Indian Nepali-language writer

Chuden Kabimo is an Indian Nepali language writer based in Kalimpong, India. Kabimo has authored three books. He is best known for his 2024 novel Urmaal and 2019 novel Faatsung, originally written in Nepali and translated into English as Song of the Soil in 2021.

He recently received the prestigious Madan Puraskar in 2024 for his novel Urmaal, which, like his first two books, revolves around the Gorkhaland movement.

He also won the prestigious Yuva Sahitya Akademy Puraskar in 2018 for his debut book, a collection of short stories titled 1986. His second book Faatsung was published in 2019 and was shortlisted for the Madan Puraskar for the same year. The English translation of the book Song of the Soil, translated by Ajit Baral was also shortlisted for the JCB Prize. Both of his first two works centered around the Gorkhaland movement in India.

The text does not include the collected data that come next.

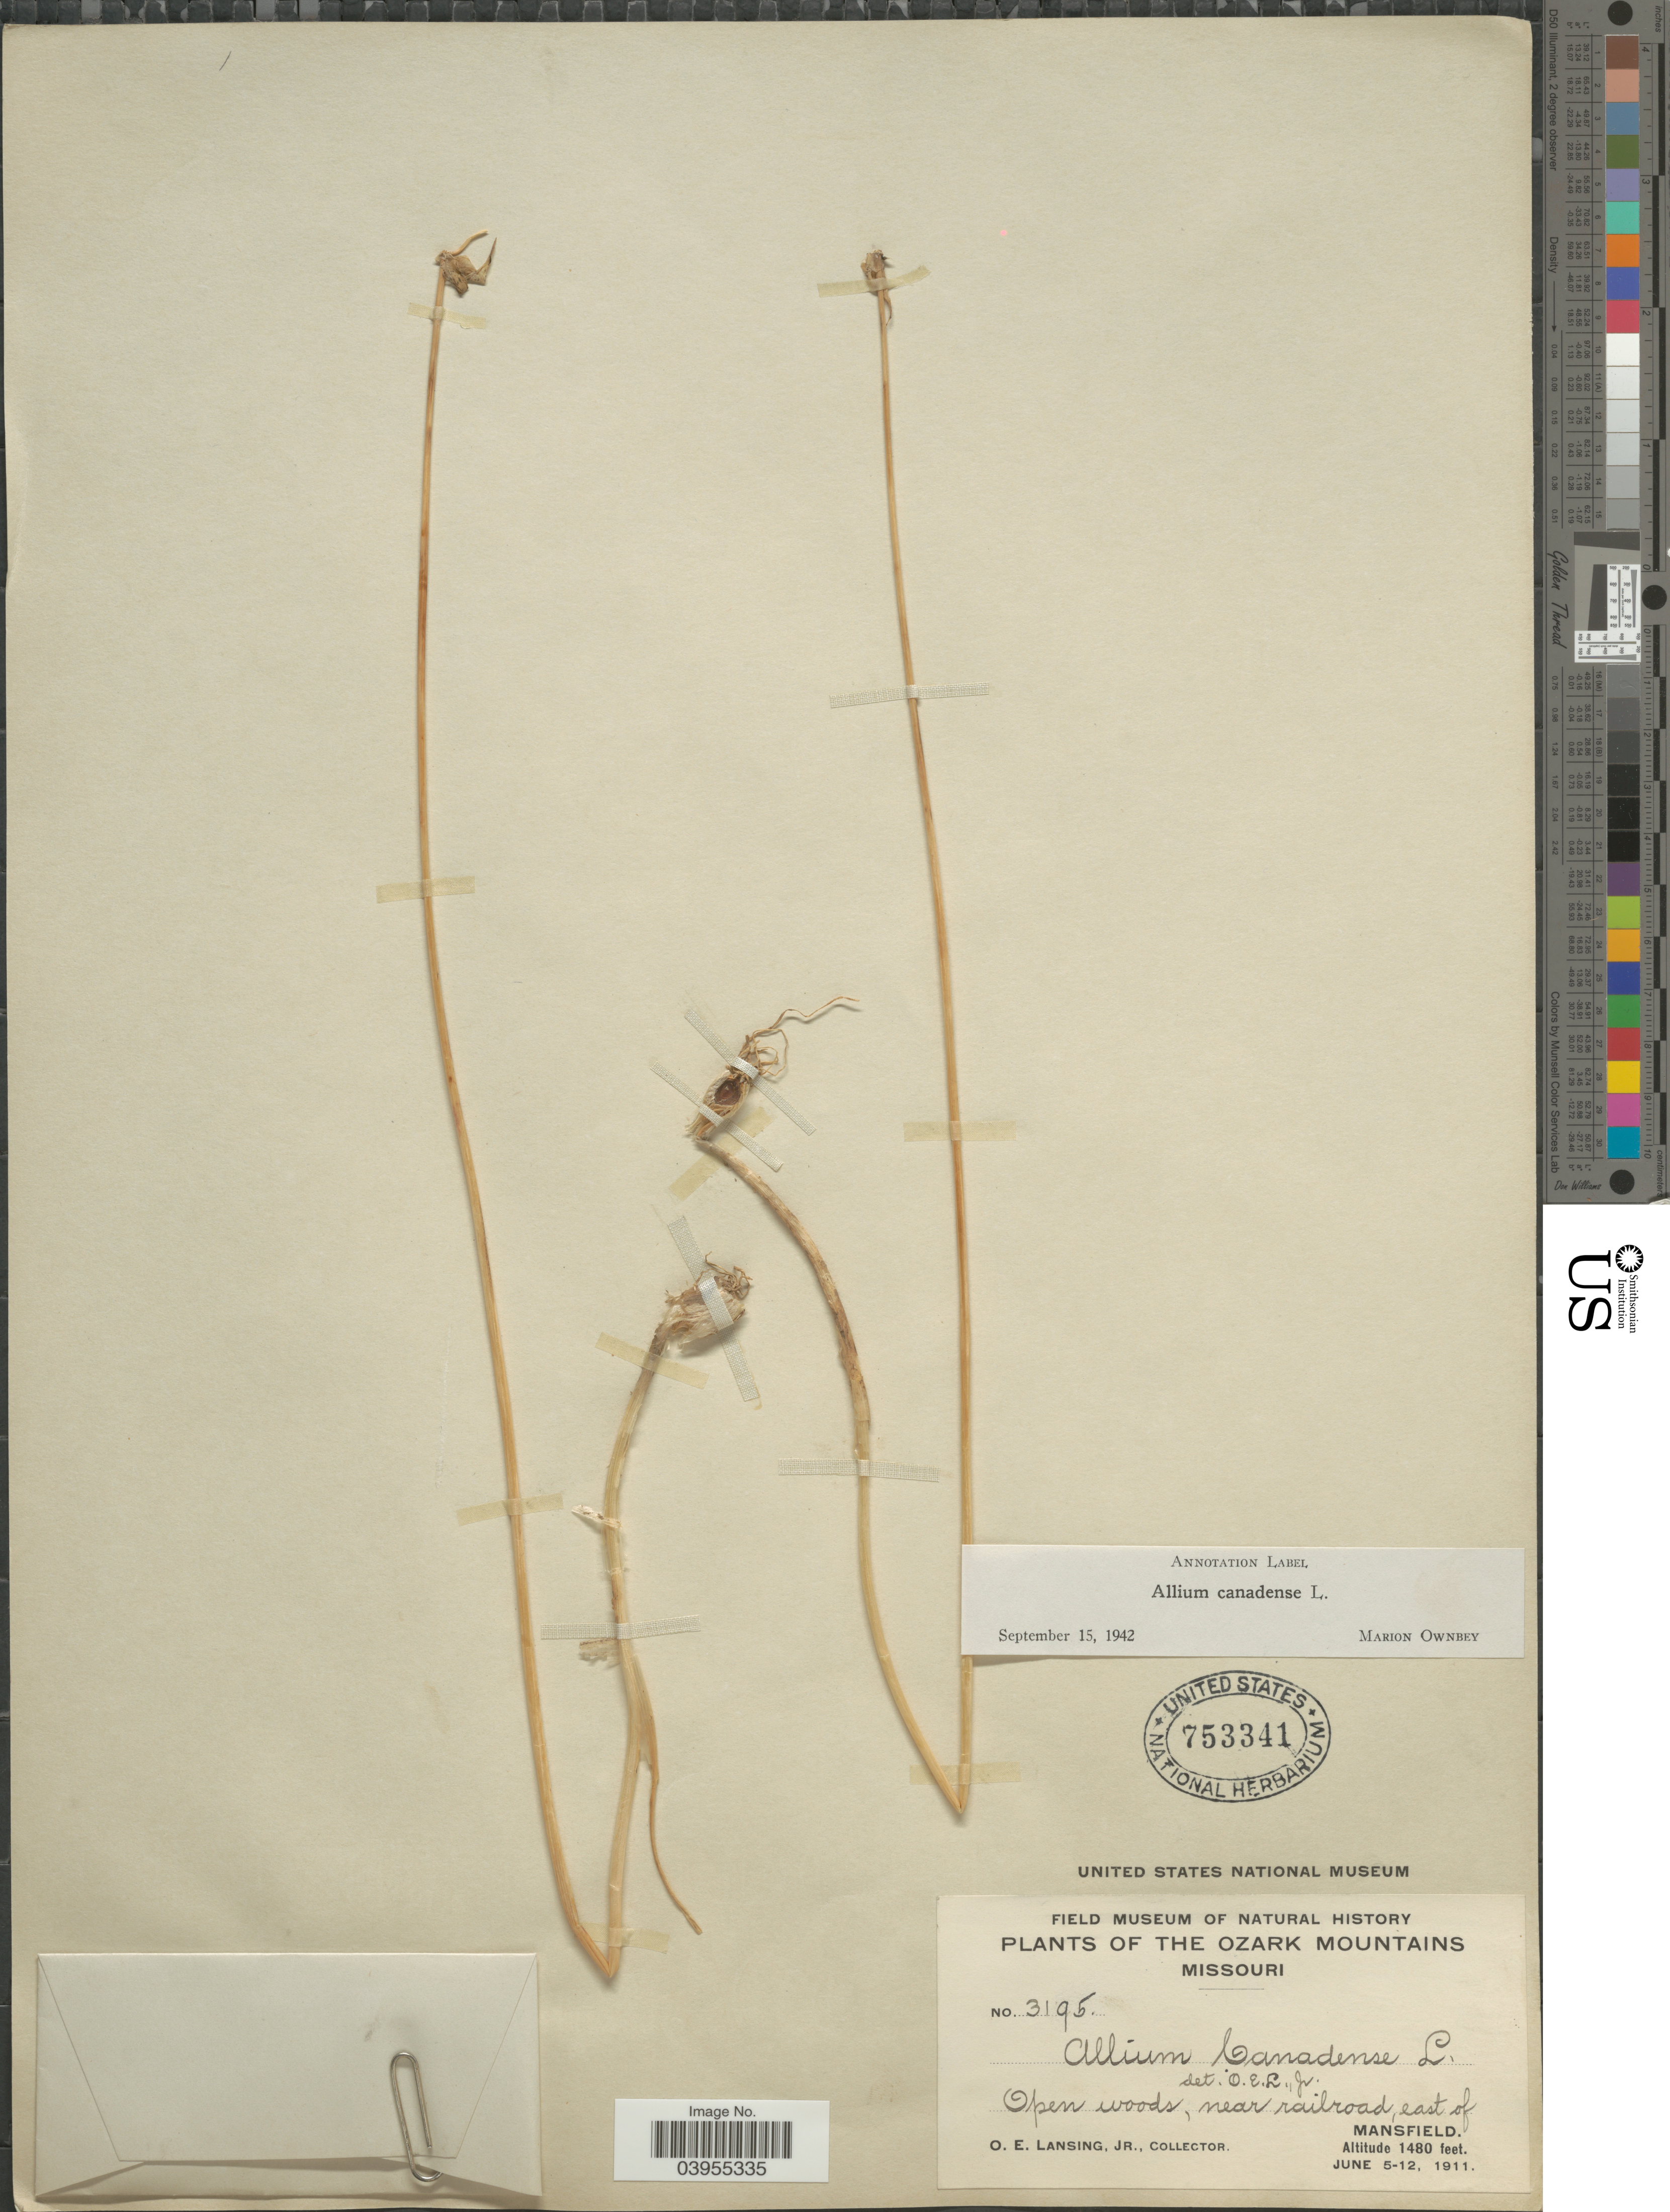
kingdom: Plantae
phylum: Tracheophyta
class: Liliopsida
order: Asparagales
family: Amaryllidaceae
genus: Allium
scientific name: Allium canadense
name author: L.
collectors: O. Lansing Jr.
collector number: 3195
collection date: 1911-06-05/1911-06-12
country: United States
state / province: Missouri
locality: The Ozark Mountains. Near railroad, east of Mansfield.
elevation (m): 451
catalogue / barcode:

In his speech on the award ceremony of Madan Puraskar, most prestigious literary award in Nepal, he said, "the job of literature is to preserve the human being within the human being itself".

== Notable works ==

- 1986, a short story collection
- Song of the Soil, novel, originally published in Nepali as Faatsung in 2019.
- Urmaal, novel, published in 2025

== Awards ==

- Winner – Sahitya Akademi Yuva Puraskar for Nepali (2018) for 1986.
- Nominated – Madan Puraskar (2018) for Faatsung.
- Nominated – JCB Prize (2022) for Song of the Soil.
- Winner – Madan Puraskar (2024) for Urmaal.